Conducted in an educational space limited to instructors and students, classroom use is highly favored by copyright law. Classroom use is protected by a special exception that permits performance and display without permission. Fair use also privileges classroom use and the first factor "purpose and character" almost always favors such use. Statutory damages are also limited when educators make a good faith determination about fair use in this context.
What do you mean by "classroom"?
The copyright exceptions for "classroom" or "face to face" teaching apply in a classroom or "similar place devoted to instruction" such as a lab, lecture hall, or library instruction space.
Can I show a film in class?
You can show films in class as long as you are showing a legally-acquired copy in support of your instruction.
Can I use music in class?
The same exception for "performance" of films permits music to be played in the classroom. Physical copies may be made in some circumstances as described in this set of guidelines from the Copyright Office.

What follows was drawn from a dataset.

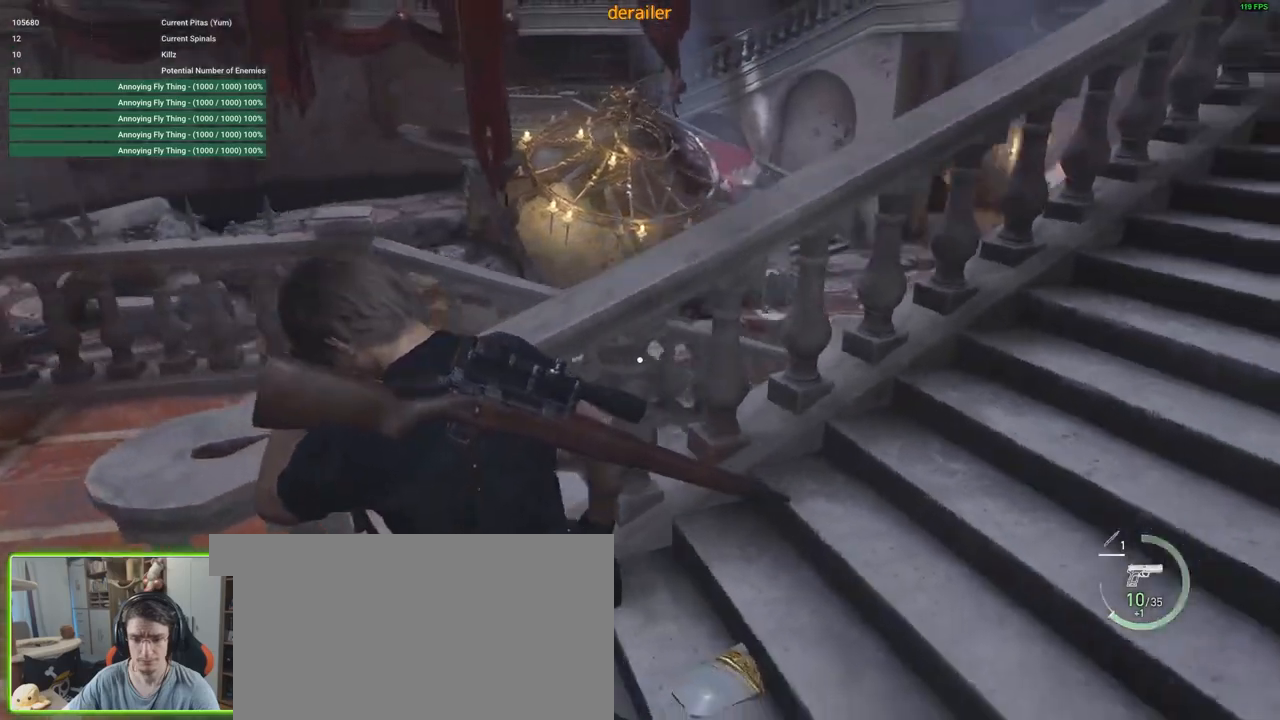
{"keys": ["a", "shift", "w"], "mouse": [], "events": []}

What limits exist regarding handouts in class?
Creating handouts is a core activity permitted by fair use. The Copyright Office has provided some guidance for creating handouts in the classroom and although these are not legally binding they provide useful guidelines for instructors. In brief, copies must be for a single course, use only a small amount from a given work, contain notice of copyright, and the decision to copy must be made close enough to the use that it would be unreasonable to acquire permission.
Do students in class have access to the same copyright exceptions as an instructor?
Students have the same rights to perform and display works in the classroom. Their ability to distribute handouts is more limited but may still be permissible under fair use.